Aux Ménuires, en Savoie, la mairie elle aussi va veiller cet hiver à la "sobriété". "Cela fait déjà des années, assure à France 3 Alpes Charlène Giacometti, la directrice de l'office du tourisme, que l'on a réduit l'éclairage public la nuit. Mais l'on va réduire aussi, c'est acté, l'éclairage parfois trop opulent des illuminations de Noël, en tâchant de faire moins mais mieux".
D’autres mesures, comme l’arrêt du ski de nuit, sont aussi envisagées. "On va éviter le ski de nuit, c’est une certitude, et on va mettre en œuvre tous les moyens pour faire 10 à 20 % d’économies sur le fonctionnement habituel.
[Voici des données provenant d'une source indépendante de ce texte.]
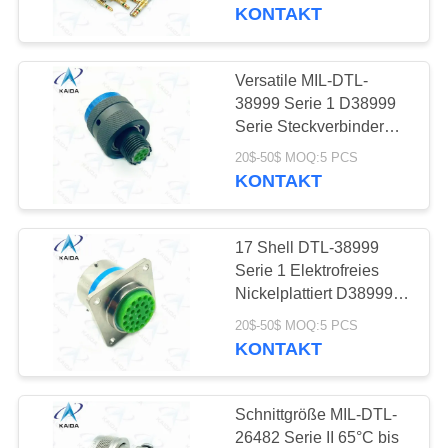
KONTAKT
NEUIGKEITEN
Versatile MIL-DTL-
51
RECHTSSACHEN
38999 Serie 1 D38999
Kreisförmiges
Serie Steckverbinder
Kadmium 6 männliche
BITTE UM
elektrisches
20$-50$ MOQ:5 PCS
Pins
KONTAKT
EIN
Steckverbinder
ANGEBOT
17 Shell DTL-38999
Serie 1 Elektrofreies
SITEMAP
Nickelplattiert D38999
45
Steckverbinder
20$-50$ MOQ:5 PCS
Mit einer Breite von
KONTAKT
PRIVACY
mehr als 20 mm
POLICY
Schnittgröße MIL-DTL-
26482 Serie II 65°C bis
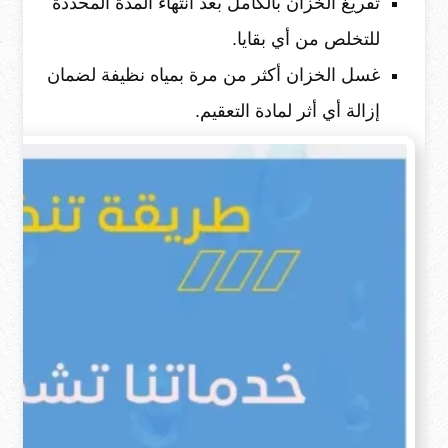
تفريغ الخزان بالكامل بعد انتهاء المدة المحددة
للتخلص من أي بقايا.
غسل الخزان أكثر من مرة بمياه نظيفة لضمان
إزالة أي أثر لمادة التعقيم.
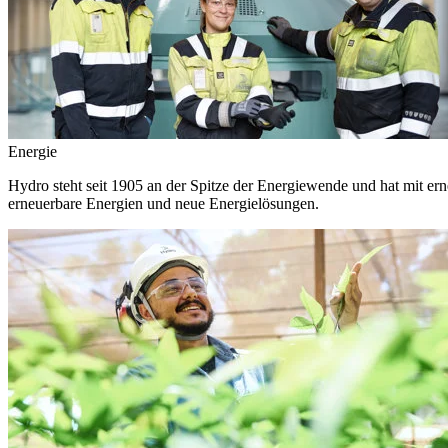
Energie
Hydro steht seit 1905 an der Spitze der Energiewende und hat mit ern
erneuerbare Energien und neue Energielösungen.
On est capable de le faire", assurait à France 3 Alpes Jean-Luc Boch, président de l’Association nationale des maires des stations de montagne (ANMSM).
Une hausse des tarifs de forfaits de ski quasiment "inévitable"
Dans tous les massifs et dans toutes les stations, il faudra donc réduire la voilure, mais difficile de ne pas répercuter les coûts sur les tarifs des forfaits. Les barèmes ne sont pas encore fixés partout. Aux Ménuires, station qui enregistre un taux record de réservations (+40 % par rapport à l'an dernier), on affirme avoir fixé une limite : ne pas augmenter les tarifs de plus de 10 %. Ce qui ferait tout de même 30 euros de plus à payer par personne pour six jours. En famille, à plusieurs, la glisse s'annonce tout de même un peu plus salée.